17. Per quanto detto, la prosecuzione del rapporto di lavoro (seppure solo di fatto) con la società acquirente del ramo di azienda, con la continuazione dell’attività lavotativa in favore della cessionaria ed il godimento della retribuzione pur dopo la declaratoria giudiziale di inefficacia della cessione, comporta solo un pregiudizio economico, il danno, nella vicenda in esame non allegato e dedotto, commisurato alla differente controprestazione retributiva che, per la medesima attività lavorativa, ove svolta in favore di Telecom, quest’ultima avrebbe dovuto adempiere, priva, peraltro, di un’ulteriore valenza di coercizione indiretta.

18. Deve, infine, aggiungersi che non sussistono i presupposti per la rimcssione della causa al primo presidente, per l’eventuale assegnazione alle Sezioni unite, sia perchè la qualificazione, in termini risarcitori, delle erogazioni patrimoniali a carico del datore di lavoro, come conseguenza dell’obbligo di ripristino del posto di lavoro illegittimamente perduto, è stata costantemente riaffermata da questa Corte di legittimità nelle numerose sentenze, anche recenti, richiamate nei paragrafi precedenti, sia perchè gli enunciati giurisprudenziali di segno opposto dei giudici di merito, diversamente dai difformi orientamenti del giudice della nomofilachia, non danno adito ad una pronuncia a sezioni unite, a mente dell’art. 374 c.p.c.

19. Del pari, dalla riaffermata qualificazione risarcitoria del pregiudizio economico derivante al lavoratore dalla nullità della cessione, ex art. 1418 c.c., per violazione di norme imperative (su cui vedi, da ultimo, Cass. n. 13791/2016), consegue che non si appalesa rilevante in causa la prospettata questione di legittimità costituzionale degli artt. 1453 e 2094 c.c., per violazione degli artt. 3, 24, 35, 38 e 41 Cost., illustrata nella memoria depositata dalla parte intimata.

20. In conclusione, all’accoglimento del ricorso segue la cassazione della sentenza impugnata e, per non essere necessari ulteriori accertamenti in fatto, la causa dev’essere decisa con l’accoglimento dell’opposizione e la revoca del decreto opposto.

21. L’esito alterno del giudizio di merito giustifica la compensazione delle spese dei gradi di merito.

22. Le spese del giudizio di legittimità, liquidate come in dispositivo, seguono la soccombenza.

PQM

La Corte accoglie il ricorso; cassa la sentenza impugnata e, decidendo nel merito, accoglie l’opposizione e revoca il decreto opposto.
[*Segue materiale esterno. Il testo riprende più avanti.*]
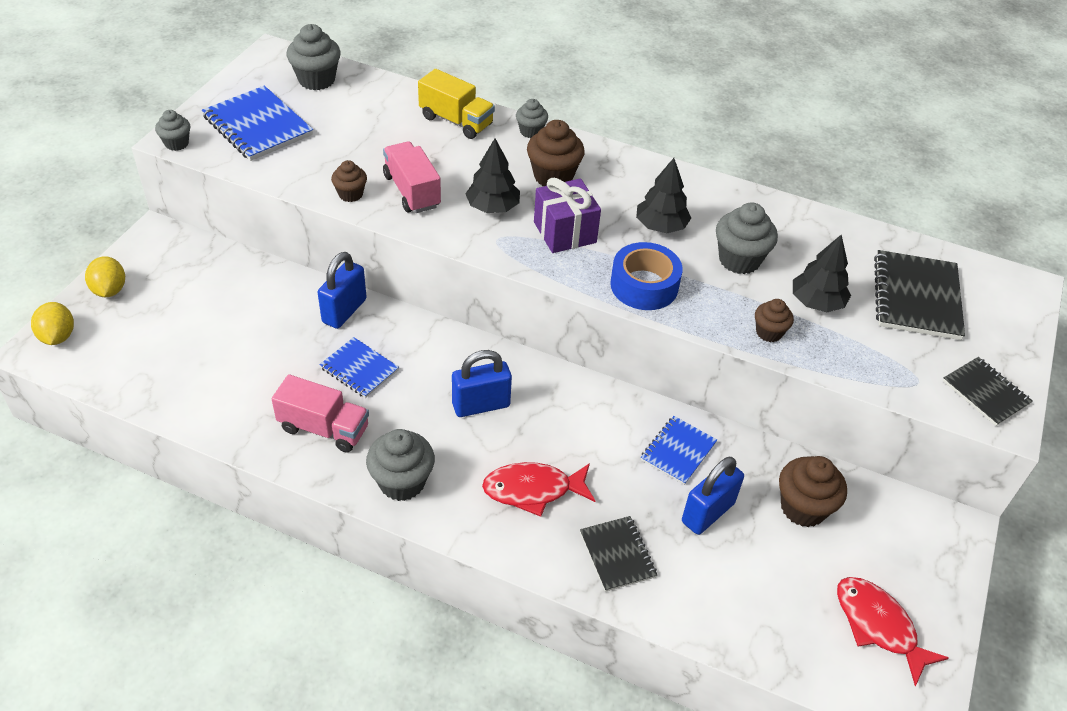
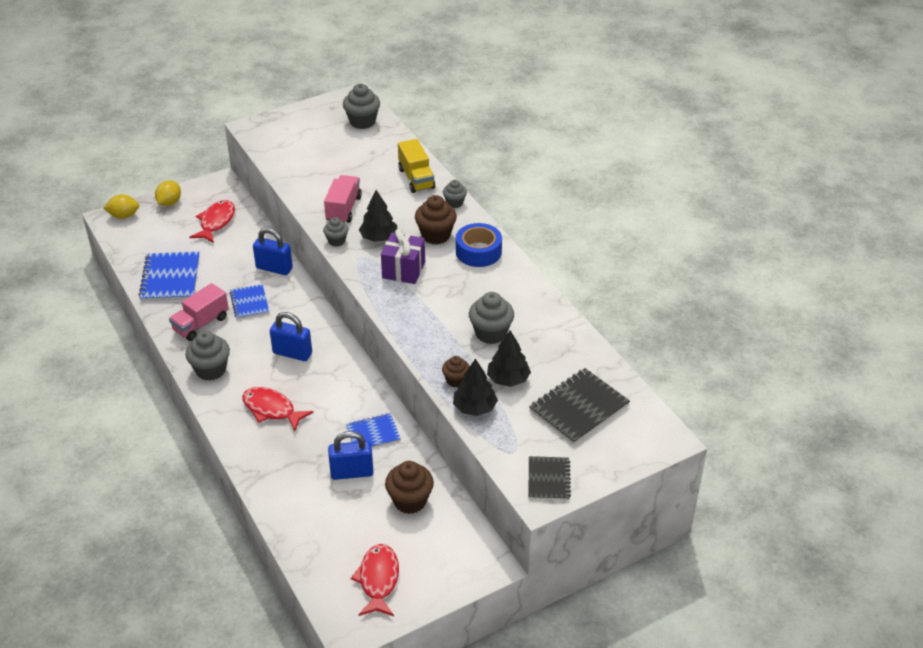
camera: 40 degrees right, 5 degrees down
(58, 336) = (124, 216): yellow lemon -> yellow lemon turned 60 degrees clockwise
(176, 143) = (248, 130): grey cupcake -> grey cupcake (336, 241)
(204, 287) = (216, 222): none -> red fish
(258, 126) = (300, 137): blue notebook -> blue notebook (170, 278)
(324, 428) = (201, 324): pink truck -> pink truck turned 75 degrees clockwise
(344, 311) = (274, 268): blue padlock -> blue padlock turned 45 degrees clockwise
(350, 194) = (308, 196): brown cupcake -> none
(617, 555) = (279, 464): black notebook -> none
(644, 285) = (414, 320): blue tape -> blue tape (478, 252)
(661, 226) = (466, 292): black tree -> black tree (474, 408)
Compensa tra le parti le spese dei giudizi di merito e condanna la parte intimata al pagamento delle spese del giudizio di legittimità che si liquidano in Euro 100,00 per esborsi, nonchè in Euro 2.500,00 per compensi oltre accessori e rimborso forfetario del 15 per cento.

Così deciso in Roma, il 1 dicembre 2016.